Qui est vraiment concerné ?

Tout propriétaire doit déclarer ses biens, qu’il s’agisse d’une résidence principale, secondaire, d’un logement vacant ou de locaux professionnels. Les détenteurs de parts dans une SCI sont également concernés.

Nouveauté : les locataires en situation de double résidence doivent désormais déclarer leur résidence secondaire. Cette obligation s’applique particulièrement aux personnes ayant une double résidence pour raisons professionnelles ou familiales.

Comment effectuer sa déclaration ?

Deux options s’offrent aux propriétaires : la déclaration en ligne via l’espace personnel sur impots.gouv.fr (onglet « biens immobiliers »), ou le formulaire papier Cerfa 1208-OD-SD.
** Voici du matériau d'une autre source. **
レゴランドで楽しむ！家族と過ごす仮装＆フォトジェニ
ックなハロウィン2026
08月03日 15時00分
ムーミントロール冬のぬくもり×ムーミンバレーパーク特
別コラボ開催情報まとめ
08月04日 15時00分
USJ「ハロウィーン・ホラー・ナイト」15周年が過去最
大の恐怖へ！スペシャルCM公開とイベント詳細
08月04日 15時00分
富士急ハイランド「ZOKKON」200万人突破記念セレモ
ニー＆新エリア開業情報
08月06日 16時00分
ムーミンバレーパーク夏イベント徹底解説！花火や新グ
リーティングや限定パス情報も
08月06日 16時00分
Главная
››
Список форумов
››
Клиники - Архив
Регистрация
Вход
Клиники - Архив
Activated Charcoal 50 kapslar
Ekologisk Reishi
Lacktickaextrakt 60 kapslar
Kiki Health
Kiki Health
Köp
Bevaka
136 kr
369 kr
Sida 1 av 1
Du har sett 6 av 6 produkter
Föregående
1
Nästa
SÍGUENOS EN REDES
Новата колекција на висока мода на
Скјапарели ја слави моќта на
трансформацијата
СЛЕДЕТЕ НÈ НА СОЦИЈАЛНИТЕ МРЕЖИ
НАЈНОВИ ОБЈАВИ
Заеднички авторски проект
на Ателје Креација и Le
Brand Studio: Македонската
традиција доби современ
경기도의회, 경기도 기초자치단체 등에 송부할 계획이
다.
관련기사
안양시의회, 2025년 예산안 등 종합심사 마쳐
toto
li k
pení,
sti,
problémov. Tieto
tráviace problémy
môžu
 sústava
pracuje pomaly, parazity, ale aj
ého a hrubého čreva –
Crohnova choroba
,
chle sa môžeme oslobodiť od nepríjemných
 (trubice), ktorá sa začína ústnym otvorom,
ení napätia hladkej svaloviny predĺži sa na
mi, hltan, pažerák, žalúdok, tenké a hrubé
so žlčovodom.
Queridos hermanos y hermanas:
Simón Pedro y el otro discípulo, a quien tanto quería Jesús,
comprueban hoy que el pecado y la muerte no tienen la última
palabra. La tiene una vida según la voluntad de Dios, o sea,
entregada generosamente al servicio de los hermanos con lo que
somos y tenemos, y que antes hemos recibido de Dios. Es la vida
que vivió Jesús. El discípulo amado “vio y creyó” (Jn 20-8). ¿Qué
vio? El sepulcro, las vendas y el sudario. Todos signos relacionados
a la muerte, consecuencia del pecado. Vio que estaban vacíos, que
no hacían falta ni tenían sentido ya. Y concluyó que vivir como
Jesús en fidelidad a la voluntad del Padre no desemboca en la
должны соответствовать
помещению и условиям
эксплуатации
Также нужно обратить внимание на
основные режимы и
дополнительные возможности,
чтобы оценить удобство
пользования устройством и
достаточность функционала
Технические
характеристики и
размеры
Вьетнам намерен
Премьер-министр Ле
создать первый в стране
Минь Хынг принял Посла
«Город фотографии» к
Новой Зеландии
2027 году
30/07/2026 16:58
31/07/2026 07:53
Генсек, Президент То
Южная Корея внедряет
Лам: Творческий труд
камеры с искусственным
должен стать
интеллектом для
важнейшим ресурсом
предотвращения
Les informations sont généralement préremplies par l’administration fiscale, mais il est crucial d’en vérifier l’exactitude. Une déclaration erronée est tout aussi sanctionnable qu’une absence de déclaration.

Changements et mises à jour obligatoires

Si votre situation a évolué entre le 1er janvier 2024 et le 1er janvier 2025 (achat d’un bien, changement d’usage ou d’occupant), une nouvelle déclaration complète est nécessaire.

Cette actualisation est indispensable pour éviter toute erreur dans la base de données fiscale et les potentielles sanctions qui en découleraient.

Échéances et sanctions : ce qu’il faut retenir

La date limite unique est fixée au 1er juillet. À partir de 2026, l’administration fiscale appliquera strictement l’amende de 150 euros par bien non déclaré ou mal déclaré.

Pour un propriétaire possédant plusieurs biens, la sanction pourrait donc être multipliée par le nombre de biens concernés.

Conclusion

Face à cette obligation fiscale désormais bien établie, la vigilance s’impose. Les propriétaires ont tout intérêt à régulariser leur situation avant 2026, date à laquelle la tolérance administrative prendra fin.

Cette démarche, bien que contraignante, vise à optimiser la gestion de la fiscalité immobilière suite à la suppression de la taxe d’habitation sur les résidences principales.